Öte yandan bu dönemlerde Adapazarı bölgesine, çok önemli miktarda mülteci akını olmuştur. Bu akınları doğuran olaylar, 1853 Kırım Savaşı, 1850-60 arası Şeyh Şamil olayı ve 1877-78 Osmanlı-Rus (93 Harbi) Savaşı’dır. Ayrıca gerek Balkan savaşları, gerekse II. Meşrutiyetin ilanından sonra Bosna-Hersek’in Avusturya’ya geçmesiyle çok sayıda göçmen bölgemize yerleştirilmiştir.
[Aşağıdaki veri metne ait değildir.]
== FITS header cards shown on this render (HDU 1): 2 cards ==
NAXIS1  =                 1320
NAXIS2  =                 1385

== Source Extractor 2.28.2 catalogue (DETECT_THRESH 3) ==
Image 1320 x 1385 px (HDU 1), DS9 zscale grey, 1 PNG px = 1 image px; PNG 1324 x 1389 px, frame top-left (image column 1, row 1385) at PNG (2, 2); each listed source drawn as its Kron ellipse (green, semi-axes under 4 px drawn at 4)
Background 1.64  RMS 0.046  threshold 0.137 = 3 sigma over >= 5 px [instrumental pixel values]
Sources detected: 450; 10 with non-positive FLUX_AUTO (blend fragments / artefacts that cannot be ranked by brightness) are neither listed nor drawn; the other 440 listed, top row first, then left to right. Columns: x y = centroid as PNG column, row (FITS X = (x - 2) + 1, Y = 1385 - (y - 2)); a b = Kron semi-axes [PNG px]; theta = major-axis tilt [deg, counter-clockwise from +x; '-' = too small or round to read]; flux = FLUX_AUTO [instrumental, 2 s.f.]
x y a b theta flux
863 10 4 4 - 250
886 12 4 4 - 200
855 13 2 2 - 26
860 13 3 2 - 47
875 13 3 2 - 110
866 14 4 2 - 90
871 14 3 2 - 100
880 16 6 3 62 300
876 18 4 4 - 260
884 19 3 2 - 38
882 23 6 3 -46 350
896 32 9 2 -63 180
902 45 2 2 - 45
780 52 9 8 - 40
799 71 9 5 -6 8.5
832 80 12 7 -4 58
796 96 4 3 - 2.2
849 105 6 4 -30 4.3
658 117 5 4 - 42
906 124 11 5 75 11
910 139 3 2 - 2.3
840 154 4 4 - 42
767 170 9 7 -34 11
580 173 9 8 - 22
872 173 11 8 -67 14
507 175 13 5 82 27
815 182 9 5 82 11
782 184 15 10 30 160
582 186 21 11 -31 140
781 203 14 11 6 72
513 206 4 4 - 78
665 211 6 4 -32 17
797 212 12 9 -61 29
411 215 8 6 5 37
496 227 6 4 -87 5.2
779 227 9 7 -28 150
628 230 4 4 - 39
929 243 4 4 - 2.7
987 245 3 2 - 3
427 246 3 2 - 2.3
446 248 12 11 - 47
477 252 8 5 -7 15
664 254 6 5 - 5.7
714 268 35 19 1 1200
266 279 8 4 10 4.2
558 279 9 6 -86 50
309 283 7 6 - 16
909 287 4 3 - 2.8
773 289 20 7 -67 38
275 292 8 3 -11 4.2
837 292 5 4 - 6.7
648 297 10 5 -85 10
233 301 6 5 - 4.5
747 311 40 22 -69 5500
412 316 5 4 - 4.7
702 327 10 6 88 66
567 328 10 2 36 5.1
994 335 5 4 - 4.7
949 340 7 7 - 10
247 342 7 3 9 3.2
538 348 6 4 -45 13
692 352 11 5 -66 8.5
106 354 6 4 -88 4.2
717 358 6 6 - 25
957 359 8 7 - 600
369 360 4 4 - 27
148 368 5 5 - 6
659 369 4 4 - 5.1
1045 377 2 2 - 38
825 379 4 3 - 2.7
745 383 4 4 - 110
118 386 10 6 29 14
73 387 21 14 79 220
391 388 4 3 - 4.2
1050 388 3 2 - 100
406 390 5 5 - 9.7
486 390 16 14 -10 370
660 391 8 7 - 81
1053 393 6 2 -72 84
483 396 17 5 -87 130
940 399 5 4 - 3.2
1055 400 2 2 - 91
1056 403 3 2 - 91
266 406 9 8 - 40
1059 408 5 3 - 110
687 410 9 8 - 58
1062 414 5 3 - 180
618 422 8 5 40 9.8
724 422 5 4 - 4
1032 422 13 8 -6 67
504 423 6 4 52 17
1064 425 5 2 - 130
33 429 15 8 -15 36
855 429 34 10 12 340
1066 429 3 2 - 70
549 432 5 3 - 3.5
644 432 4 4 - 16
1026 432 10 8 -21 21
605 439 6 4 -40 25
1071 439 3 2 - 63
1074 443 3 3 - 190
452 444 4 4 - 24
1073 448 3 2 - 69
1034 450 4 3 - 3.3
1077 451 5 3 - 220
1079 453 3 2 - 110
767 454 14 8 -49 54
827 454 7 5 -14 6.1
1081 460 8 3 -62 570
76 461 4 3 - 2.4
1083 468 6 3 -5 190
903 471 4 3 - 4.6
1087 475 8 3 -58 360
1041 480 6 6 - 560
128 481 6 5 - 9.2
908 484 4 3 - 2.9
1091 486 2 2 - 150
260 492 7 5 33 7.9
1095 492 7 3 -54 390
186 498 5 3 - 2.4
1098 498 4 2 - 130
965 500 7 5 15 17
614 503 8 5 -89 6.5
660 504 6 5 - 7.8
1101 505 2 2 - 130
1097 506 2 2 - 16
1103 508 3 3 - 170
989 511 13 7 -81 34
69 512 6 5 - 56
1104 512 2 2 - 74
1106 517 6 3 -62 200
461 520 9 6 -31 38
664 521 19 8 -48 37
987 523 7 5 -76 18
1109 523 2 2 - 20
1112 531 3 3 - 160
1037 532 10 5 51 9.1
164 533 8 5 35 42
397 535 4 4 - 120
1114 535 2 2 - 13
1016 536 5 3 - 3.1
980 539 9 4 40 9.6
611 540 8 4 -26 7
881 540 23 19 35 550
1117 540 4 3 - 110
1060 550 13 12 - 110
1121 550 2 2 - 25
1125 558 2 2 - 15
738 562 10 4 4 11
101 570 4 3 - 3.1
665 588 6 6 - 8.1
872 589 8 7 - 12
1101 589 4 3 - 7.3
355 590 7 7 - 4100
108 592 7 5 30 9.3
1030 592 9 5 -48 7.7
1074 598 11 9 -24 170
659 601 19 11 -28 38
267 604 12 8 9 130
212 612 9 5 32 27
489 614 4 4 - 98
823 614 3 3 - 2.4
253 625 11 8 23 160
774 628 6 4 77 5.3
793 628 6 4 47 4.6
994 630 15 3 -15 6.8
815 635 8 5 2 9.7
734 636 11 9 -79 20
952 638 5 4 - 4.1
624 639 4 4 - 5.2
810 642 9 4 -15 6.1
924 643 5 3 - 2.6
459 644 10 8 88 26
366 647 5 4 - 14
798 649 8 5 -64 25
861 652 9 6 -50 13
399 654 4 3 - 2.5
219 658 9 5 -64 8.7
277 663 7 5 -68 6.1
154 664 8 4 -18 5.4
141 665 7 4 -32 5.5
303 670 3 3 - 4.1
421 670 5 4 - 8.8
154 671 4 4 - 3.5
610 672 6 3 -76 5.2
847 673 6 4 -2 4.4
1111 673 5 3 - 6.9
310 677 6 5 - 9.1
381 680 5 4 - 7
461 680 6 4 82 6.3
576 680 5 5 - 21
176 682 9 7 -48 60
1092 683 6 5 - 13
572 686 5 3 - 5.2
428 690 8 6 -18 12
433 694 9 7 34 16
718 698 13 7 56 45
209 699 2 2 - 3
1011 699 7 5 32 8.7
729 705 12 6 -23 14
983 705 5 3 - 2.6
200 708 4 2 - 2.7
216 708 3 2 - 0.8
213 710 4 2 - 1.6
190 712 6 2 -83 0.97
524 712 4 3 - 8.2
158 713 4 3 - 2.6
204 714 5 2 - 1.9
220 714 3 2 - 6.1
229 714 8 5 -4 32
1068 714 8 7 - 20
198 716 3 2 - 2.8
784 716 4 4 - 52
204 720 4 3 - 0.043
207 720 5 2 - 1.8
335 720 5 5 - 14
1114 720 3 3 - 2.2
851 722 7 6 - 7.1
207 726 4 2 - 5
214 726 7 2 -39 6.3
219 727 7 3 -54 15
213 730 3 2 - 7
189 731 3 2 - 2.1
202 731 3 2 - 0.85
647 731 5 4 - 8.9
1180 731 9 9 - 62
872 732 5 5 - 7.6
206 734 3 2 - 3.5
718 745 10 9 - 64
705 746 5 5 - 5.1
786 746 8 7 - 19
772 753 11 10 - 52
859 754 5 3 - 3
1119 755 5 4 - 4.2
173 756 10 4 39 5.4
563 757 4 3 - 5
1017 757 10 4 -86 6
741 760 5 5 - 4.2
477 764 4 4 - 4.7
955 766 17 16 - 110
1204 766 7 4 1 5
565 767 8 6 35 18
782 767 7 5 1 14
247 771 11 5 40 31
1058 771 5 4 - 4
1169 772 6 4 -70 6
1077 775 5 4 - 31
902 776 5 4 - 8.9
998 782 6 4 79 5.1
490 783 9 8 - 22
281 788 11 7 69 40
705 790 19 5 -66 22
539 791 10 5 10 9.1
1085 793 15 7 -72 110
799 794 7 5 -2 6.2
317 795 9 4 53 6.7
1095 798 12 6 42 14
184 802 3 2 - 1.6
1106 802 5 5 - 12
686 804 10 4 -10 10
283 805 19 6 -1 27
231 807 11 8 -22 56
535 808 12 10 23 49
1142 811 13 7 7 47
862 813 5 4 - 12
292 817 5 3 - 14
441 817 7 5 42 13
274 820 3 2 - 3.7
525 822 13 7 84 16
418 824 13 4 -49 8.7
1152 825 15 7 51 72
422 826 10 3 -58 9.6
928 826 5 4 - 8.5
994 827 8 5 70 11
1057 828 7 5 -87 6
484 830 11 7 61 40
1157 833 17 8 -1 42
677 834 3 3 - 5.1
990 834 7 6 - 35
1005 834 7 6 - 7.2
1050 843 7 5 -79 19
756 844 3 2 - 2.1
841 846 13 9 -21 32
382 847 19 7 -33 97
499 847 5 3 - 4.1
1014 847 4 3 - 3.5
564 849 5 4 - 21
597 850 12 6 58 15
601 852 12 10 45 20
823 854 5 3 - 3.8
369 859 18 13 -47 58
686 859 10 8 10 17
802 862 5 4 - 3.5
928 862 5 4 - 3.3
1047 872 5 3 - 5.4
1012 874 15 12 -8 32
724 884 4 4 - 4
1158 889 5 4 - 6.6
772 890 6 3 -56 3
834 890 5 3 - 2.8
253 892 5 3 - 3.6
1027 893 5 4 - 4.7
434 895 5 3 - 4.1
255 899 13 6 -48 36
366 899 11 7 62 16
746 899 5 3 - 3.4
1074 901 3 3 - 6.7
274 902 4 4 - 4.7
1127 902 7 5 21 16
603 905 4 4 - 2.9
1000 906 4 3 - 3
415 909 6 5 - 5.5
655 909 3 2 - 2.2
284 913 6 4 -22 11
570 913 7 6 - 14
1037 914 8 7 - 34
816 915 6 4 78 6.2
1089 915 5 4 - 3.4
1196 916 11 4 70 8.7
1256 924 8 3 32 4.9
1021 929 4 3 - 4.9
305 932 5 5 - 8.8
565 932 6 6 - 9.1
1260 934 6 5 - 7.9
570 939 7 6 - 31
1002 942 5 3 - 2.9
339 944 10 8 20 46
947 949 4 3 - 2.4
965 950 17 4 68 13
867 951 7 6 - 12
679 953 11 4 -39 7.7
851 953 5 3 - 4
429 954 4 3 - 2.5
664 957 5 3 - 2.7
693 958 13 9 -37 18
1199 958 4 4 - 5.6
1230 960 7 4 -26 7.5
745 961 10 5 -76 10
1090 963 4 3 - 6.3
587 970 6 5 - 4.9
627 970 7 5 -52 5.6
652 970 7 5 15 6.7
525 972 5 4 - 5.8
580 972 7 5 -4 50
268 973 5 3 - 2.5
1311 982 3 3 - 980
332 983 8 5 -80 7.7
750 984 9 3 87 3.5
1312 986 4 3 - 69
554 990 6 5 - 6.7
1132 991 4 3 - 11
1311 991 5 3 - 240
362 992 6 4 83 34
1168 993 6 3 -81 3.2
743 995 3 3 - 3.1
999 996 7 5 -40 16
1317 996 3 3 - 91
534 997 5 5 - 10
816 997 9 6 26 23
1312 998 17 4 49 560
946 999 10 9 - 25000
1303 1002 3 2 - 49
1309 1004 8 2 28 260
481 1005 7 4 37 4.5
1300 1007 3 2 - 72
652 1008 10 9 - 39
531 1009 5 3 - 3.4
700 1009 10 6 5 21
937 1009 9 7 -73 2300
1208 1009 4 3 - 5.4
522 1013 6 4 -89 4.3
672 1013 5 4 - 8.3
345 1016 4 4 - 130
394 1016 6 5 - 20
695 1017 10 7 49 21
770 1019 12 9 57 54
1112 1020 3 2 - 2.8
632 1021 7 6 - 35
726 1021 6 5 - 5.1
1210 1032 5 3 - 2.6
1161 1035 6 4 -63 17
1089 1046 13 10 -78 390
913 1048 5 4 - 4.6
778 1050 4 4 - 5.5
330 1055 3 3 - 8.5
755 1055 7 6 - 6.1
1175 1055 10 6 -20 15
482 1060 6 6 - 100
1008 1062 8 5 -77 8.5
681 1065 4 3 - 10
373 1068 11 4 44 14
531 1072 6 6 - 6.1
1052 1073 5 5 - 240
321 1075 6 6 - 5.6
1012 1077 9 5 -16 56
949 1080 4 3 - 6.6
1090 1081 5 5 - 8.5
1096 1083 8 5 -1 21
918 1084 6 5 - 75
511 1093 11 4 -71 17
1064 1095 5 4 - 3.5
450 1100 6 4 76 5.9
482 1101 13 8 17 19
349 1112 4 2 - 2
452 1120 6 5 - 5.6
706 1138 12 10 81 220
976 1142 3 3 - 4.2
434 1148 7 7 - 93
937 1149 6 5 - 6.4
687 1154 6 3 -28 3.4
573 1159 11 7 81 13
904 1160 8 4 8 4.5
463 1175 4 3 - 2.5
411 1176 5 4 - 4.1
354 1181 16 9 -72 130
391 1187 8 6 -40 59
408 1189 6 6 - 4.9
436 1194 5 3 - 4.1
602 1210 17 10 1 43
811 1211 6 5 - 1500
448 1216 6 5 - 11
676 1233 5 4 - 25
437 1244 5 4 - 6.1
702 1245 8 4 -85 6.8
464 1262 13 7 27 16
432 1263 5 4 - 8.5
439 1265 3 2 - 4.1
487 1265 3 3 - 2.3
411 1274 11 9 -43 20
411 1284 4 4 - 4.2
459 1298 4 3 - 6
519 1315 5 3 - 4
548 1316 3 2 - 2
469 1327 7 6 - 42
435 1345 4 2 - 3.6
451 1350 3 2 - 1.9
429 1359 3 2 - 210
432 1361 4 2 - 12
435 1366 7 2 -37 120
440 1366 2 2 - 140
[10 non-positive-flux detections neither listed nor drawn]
Bu göçler, bugünkü Sakarya’nın zengin kültürel varlığının oluşmasına da zemin hazırlamıştır.

CUMHURİYET DÖNEMİ

Arifiye’nin İpek Yolu üzerinde kalması sebebiyle diğer ulaşım yolları da bu güzergâhtan geçmiştir. 1887 yılında tamamlanan İstanbul-Bağdat Demiryolu da ilçemizden geçmektedir. 1899 yılında Adapazarı—Arifiye yolu hizmete girdiğinde ilçemiz tam bir kavşak noktası konumuna gelmiştir. 1923 yılında Lozan Antlaşması’na ek protokol uyarınca Nüfus Mübadeleleri ve Cumhuriyet döneminde çıkarılan İskân Kanunları sonucu Kafkaslardan gelen Müslüman Gürcü, Abaza ve Çerkezlerin yanı sıra Balkanlardan Müslüman Arnavut, Boşnak ve ayrıca Bulgaristan, Romanya ve Kırım’dan gelen soydaşlarımızın yerleşimi ile Bakanlar Kurulunun 14.07.1955 tarih ve 55/211/218 sayılı kararı ile 1580 Sayılı Belediye Kanununun 7’nci maddesine göre, 1956 yılında belediye teşkilatı kurulmuştur.

1970’li yıllardan itibaren Karadeniz ve Doğu Anadolu Bölgesinden günümüze kadar yoğun göç yaşanmıştır.

1956 yılından itibaren 2002 yılına kadar Belde Belediyesi olarak hizmet vermiştir.

2002 yılından itibaren 2008 yılına kadar da Sakarya Büyükşehir Belediyesine bağlı alt kademe Belediye olarak kalmıştır.

22.03.2008 gün ve 26824 Sayılı Resmî Gazetede yayımlanarak yürürlüğe giren 5747 Sayılı Büyükşehir Belediyesi Sınırları İçerisinde İlçe Kurulması ve Bazı Kanunlarda Değişiklik Yapılması Hakkında Kanun gereğince Arifiye İlçesi kurulmuştur.